Segment Start: Input material
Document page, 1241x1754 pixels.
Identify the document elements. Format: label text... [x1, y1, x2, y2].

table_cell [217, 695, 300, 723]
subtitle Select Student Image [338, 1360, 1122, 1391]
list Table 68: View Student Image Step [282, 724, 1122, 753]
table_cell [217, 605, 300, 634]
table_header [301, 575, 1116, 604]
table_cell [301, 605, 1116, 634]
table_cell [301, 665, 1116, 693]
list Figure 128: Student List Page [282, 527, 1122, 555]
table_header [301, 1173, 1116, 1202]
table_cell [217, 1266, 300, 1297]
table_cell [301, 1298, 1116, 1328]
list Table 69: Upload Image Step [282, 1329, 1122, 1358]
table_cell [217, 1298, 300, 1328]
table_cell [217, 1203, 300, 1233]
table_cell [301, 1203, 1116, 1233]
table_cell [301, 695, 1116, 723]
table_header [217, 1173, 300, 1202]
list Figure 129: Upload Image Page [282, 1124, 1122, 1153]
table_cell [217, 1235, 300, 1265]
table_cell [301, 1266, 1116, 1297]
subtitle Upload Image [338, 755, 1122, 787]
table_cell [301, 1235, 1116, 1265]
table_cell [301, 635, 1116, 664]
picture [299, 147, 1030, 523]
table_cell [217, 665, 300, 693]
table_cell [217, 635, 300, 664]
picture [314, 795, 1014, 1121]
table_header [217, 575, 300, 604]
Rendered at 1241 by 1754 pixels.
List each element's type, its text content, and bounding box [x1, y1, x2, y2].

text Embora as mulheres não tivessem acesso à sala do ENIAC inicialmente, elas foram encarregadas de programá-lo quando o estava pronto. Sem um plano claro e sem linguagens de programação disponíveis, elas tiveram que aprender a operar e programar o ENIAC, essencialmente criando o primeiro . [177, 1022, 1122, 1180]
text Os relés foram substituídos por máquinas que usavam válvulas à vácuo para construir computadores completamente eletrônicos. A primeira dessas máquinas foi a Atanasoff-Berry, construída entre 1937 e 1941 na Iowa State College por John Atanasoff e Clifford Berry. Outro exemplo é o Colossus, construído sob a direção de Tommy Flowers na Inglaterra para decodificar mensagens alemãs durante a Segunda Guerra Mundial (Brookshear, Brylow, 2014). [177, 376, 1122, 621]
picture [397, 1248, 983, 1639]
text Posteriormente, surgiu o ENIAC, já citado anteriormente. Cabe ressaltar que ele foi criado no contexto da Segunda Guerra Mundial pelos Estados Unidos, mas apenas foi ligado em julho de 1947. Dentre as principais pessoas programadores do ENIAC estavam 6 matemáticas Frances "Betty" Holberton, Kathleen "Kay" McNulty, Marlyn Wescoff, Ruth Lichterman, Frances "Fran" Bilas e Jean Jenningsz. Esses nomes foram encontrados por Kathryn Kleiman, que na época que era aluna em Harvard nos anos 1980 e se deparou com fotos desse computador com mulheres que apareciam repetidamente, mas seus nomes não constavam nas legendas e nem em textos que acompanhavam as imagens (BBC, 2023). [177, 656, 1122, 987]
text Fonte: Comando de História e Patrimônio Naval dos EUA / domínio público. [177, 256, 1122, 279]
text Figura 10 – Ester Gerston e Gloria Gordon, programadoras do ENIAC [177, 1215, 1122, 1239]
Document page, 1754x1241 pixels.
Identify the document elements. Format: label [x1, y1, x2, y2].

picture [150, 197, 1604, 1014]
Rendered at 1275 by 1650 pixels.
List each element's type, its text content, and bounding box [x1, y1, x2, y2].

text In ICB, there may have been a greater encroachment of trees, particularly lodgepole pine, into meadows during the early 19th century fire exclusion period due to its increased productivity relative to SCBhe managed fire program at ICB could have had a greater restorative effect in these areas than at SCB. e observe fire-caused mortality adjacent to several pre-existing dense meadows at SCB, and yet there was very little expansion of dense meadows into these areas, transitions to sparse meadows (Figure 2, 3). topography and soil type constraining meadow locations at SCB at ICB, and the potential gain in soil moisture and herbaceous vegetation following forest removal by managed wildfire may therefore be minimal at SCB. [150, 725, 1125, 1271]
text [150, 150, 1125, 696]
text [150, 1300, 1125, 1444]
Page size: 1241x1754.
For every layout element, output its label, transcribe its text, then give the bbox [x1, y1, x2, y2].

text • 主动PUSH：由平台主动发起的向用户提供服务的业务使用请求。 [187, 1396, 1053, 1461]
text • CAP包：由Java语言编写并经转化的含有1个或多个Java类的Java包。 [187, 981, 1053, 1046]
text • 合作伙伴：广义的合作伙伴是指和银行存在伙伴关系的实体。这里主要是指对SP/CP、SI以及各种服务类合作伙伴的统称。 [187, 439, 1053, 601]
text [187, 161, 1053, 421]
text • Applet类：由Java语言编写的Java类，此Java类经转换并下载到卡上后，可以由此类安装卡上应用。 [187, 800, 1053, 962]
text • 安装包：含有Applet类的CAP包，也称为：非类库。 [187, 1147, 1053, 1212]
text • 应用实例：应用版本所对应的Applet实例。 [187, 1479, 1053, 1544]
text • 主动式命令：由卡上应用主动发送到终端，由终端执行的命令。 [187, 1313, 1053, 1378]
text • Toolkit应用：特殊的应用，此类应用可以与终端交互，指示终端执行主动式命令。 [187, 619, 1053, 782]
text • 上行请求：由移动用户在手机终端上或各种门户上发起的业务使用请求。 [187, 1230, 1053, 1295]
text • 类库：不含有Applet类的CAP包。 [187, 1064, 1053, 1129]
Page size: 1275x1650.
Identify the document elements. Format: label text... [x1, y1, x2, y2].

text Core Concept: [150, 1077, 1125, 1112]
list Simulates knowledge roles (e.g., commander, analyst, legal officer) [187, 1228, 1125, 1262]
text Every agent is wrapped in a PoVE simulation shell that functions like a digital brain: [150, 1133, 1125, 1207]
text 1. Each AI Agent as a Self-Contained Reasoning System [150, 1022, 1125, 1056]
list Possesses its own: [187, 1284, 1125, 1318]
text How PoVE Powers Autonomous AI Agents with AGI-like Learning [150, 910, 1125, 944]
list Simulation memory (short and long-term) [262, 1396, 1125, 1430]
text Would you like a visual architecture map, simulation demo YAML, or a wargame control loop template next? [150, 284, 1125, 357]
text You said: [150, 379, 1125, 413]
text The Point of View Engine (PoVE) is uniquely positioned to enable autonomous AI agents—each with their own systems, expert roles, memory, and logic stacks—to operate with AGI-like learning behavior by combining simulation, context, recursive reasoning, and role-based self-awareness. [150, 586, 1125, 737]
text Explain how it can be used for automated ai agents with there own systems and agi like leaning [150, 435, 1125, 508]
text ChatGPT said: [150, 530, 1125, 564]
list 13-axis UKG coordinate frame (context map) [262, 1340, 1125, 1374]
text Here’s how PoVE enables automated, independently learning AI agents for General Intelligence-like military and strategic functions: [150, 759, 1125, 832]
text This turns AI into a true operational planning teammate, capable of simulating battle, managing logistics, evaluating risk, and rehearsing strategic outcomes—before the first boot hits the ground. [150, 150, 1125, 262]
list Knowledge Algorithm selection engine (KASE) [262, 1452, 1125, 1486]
Segment End: Input material
### [Task prompt]
When a line contains the string "pixels", copy it from the records.

### [Answer to this problem]
Document page, 1241x1754 pixels.
Rendered at 1241 by 1754 pixels.
Document page, 1754x1241 pixels.
Rendered at 1275 by 1650 pixels.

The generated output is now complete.